Families in England are now allowed to travel across the country to meet up – but can’t stay overnight, meet indoors or hug.
Lockdown changes mean the legal “stay at home” order has been dropped and there are no legal limits on travel within England.
People can meet in groups of up to six people or two households, whichever is greater, in any outdoor space such as a garden.
Health Secretary Matt Hancock said he’s going to Suffolk on Easter Sunday, telling ITV: “If you want to travel to go and see friends and family, that’s absolutely fine – no matter where they are in England.”
Yet at the same time, government guidance is urging people to “minimise travel where possible” and “avoid taking unnecessary trips”.
Tory minister Nigel Huddleston tried to explain the contradiction today – saying it’s down to families showing their common sense.
And he warned there is still a long list of rules that mean today’s changes are not a free-for-all, even if you travel cross-country.
“It is allowed, but it needs to be outside in the garden,” he said. “If people are travelling they need to think very carefully about how they travel. Where they fill up with petrol – if they need food and so on, probably get that locally before you go on the journey.
“Because what we don’t want is people inter-mixing in different parts of the country to any greater degree than necessary. And when you do go and visit a friend or a relative, make sure you stay in those gardens or stay outdoors.”
Mr Huddleston urged families not to hug – and said they should pack food before they travel to avoid mingling in service stations.
People are also banned by law from gathering indoors with multiple households or bubbles, which means they should not stay overnight. Those indoor meetings will only be allowed from May 17 at the earliest.
The minister urged Brits to “call out” family and friends if they take the rules too far.
“If you see somebody behaving in a slightly odd way then maybe call them out on it in a respectful way, because sometimes some people just forget,” he said.
“If you see a loved one say ‘look, let’s just make a little bit more careful here – sorry, would love to give you a hug, but not at the moment’.
“I think people are sensible about this, actually you do see people a little bit with caution, you see people all the time getting close to each other then suddenly thinking ‘well you know what I can’t do that, let’s just keep the distance’.
“I know it’s a little bit awkward, but actually in these circumstances, it’s the right thing to do.”
Here are the rules and what the minister said this morning.
You’re still being asked to minimise travel – it’s just not the law
England’s legal stay-at-home order, which only let people leave their home for limited exemptions like work and shopping, has ended. That means people are now legally allowed to travel anywhere in England.
However, you cannot stay overnight away from home, unless it is for an exemption like caring for a dying person or work.
Government guidance says: “You should minimise travel where possible. This means you should avoid making unnecessary trips and combine trips where possible.”
If you need to travel, “walk or cycle where possible, avoid car sharing with anyone from outside your household or your support bubble, and plan ahead and avoid busy times and routes on public transport”.
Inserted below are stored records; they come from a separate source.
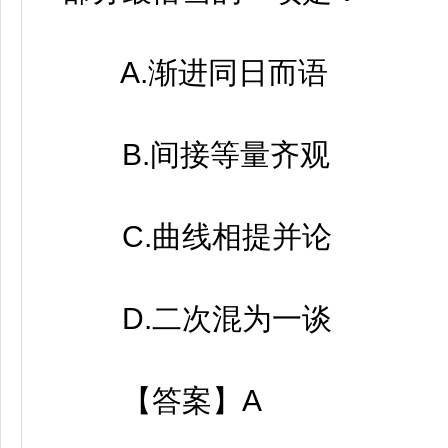
A.渐进同日而语
B.间接等量齐观
C.曲线相提并论
D.二次混为一谈
【答案】A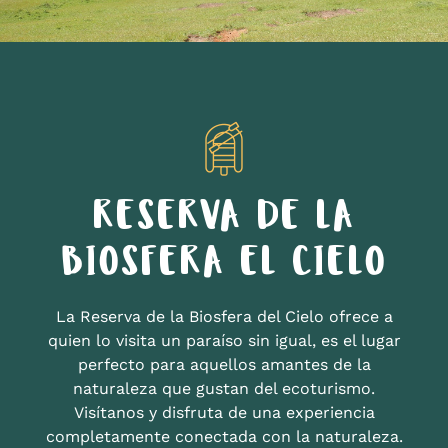
RESERVA DE LA
BIOSFERA EL CIELO
La Reserva de la Biosfera del Cielo ofrece a
quien lo visita un paraíso sin igual, es el lugar
perfecto para aquellos amantes de la
naturaleza que gustan del ecoturismo.
Visítanos y disfruta de una experiencia
completamente conectada con la naturaleza.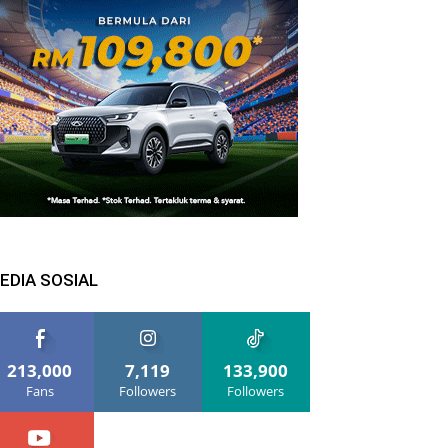
EDIA SOSIAL
213,000
7,119
133,900
Fans
Followers
Followers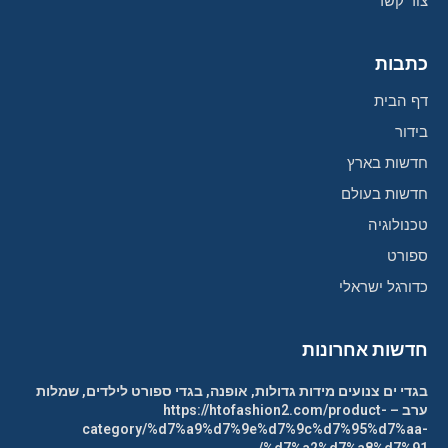
צור קשר
כתבות
דף הבית
בידור
חדשות בארץ
חדשות בעולם
טכנולוגיה
ספורט
כדורגל ישראלי
חדשות אחרונות
בגדי ים צנועים מידות גדולות, אופנה, בגדי ספורט לילדים, שמלות
ערב – https://htofashion2.com/product-
category/%d7%a9%d7%9e%d7%9c%d7%95%d7%aa-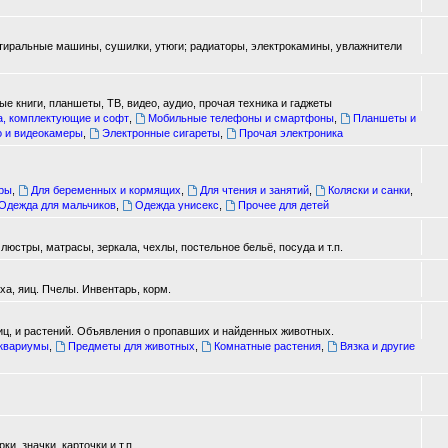
стиральные машины, сушилки, утюги; радиаторы, электрокамины, увлажнители
е книги, планшеты, ТВ, видео, аудио, прочая техника и гаджеты
а, комплектующие и софт
,
Мобильные телефоны и смартфоны
,
Планшеты и
о и видеокамеры
,
Электронные сигареты
,
Прочая электроника
ары
,
Для беременных и кормящих
,
Для чтения и занятий
,
Коляски и санки
,
Одежда для мальчиков
,
Одежда унисекс
,
Прочее для детей
юстры, матрасы, зеркала, чехлы, постельное бельё, посуда и т.п.
а, яиц. Пчелы. Инвентарь, корм.
иц, и растений. Объявления о пропавших и найденных животных.
аквариумы
,
Предметы для животных
,
Комнатные растения
,
Вязка и другие
, значки, карточки и т.п.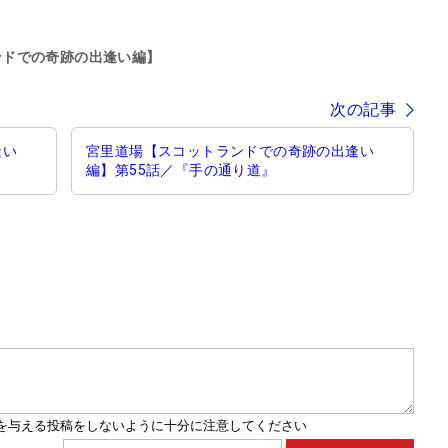
ンドでの奇跡の出逢い編】
次の記事
逢い
宮里道場【スコットランドでの奇跡の出逢い
編】第55話／『手の通り道』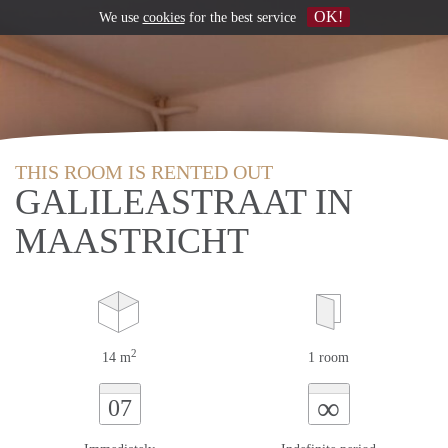
OK!
We use
cookies
for the best service
THIS ROOM IS RENTED OUT
GALILEASTRAAT IN
MAASTRICHT
2
14 m
1 room
∞
07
You should also regularly wash or sanitise your hands and wear a face covering on public transport, unless exempt.
If you do cross the country, do not go indoors
Lockdown laws still ban people in England from meeting socially in groups of more than one household indoors.
The only gatherings allowed until at least May 17 are up to six people or two households, whichever is greater, outdoors.
You’re allowed to pop indoors to use the toilet.
Do not stay overnight
Overnight stays are still banned in guidance. It appears they would essentially count as an illegal indoor gathering.
Indoor gatherings are allowed but only under strict exemptions – such as work or caring for a dying relative.
Pack food and drink before you set off
Mr Huddleston said: “If people are travelling they need to think very carefully about how they travel. Where they fill up with petrol – if they need food and so on, probably get that locally before you go on the journey.”
Do not hug
Government guidance still warns people to “stay 2 metres apart from people you do not live with where possible, or 1 metre with extra precautions in place (such as wearing face coverings or increasing ventilation indoors).”
That means no hugging unless the person is in your household or bubble.
Social distancing rules will only be reviewed from May 17 at the earliest.
Mr Huddleston urged Brits “please do not do the hugging”. He said: Please don’t risk the health of your loved one by hugging them and risking the spread of the disease. When you’re hugging somebody you’re in incredibly close proximity to them – so please just be sensible.”
Sir Mark Walport, former government chief scientific adviser and a member of SAGE, told Times Radio hugging should only happen “when the evidence shows that the case numbers are really really low indeed.”
Think carefully about where you stop
Mr Huddleston appeared to suggest people should not be stopping at service stations if possible – by saying they should pack food before they set off.
But this is not a legal restriction – it’s simply a case of showing common sense and restraint.